- **Supplied data**
^^^^^^^^
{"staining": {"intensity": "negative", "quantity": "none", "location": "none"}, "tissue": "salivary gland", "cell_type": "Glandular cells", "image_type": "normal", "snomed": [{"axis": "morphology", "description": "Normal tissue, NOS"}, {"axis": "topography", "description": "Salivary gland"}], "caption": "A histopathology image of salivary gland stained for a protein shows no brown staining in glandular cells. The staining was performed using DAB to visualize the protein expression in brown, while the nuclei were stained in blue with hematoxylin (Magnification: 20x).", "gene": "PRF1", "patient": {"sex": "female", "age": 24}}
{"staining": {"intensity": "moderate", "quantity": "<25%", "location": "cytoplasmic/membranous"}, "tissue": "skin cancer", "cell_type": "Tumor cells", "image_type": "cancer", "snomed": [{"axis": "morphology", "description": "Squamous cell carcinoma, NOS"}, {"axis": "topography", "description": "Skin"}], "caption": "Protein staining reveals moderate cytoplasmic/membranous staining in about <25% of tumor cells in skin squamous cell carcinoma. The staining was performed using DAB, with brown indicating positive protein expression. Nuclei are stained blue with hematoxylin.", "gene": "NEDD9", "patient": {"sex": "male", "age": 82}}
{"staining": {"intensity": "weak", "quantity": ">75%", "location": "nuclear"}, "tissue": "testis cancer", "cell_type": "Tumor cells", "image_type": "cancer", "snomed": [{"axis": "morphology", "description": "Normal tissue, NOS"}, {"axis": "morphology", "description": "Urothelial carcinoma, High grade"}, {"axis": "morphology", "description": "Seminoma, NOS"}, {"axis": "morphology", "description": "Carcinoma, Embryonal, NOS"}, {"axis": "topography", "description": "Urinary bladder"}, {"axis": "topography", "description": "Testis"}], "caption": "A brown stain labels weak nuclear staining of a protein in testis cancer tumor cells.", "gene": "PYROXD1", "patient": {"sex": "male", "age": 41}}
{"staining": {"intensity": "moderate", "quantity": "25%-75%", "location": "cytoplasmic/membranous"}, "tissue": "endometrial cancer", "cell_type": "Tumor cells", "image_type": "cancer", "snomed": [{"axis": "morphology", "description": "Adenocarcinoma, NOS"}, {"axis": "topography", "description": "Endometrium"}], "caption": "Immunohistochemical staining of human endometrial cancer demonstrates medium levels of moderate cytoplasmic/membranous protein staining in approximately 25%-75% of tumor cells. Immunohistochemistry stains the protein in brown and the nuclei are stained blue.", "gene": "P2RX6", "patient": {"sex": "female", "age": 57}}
^^^^^^^^
- **The task**
Where does the word "using" appear in the listing above? Copy every line that holds it.

- **Response area**
{"staining": {"intensity": "negative", "quantity": "none", "location": "none"}, "tissue": "salivary gland", "cell_type": "Glandular cells", "image_type": "normal", "snomed": [{"axis": "morphology", "description": "Normal tissue, NOS"}, {"axis": "topography", "description": "Salivary gland"}], "caption": "A histopathology image of salivary gland stained for a protein shows no brown staining in glandular cells. The staining was performed using DAB to visualize the protein expression in brown, while the nuclei were stained in blue with hematoxylin (Magnification: 20x).", "gene": "PRF1", "patient": {"sex": "female", "age": 24}}
{"staining": {"intensity": "moderate", "quantity": "<25%", "location": "cytoplasmic/membranous"}, "tissue": "skin cancer", "cell_type": "Tumor cells", "image_type": "cancer", "snomed": [{"axis": "morphology", "description": "Squamous cell carcinoma, NOS"}, {"axis": "topography", "description": "Skin"}], "caption": "Protein staining reveals moderate cytoplasmic/membranous staining in about <25% of tumor cells in skin squamous cell carcinoma. The staining was performed using DAB, with brown indicating positive protein expression. Nuclei are stained blue with hematoxylin.", "gene": "NEDD9", "patient": {"sex": "male", "age": 82}}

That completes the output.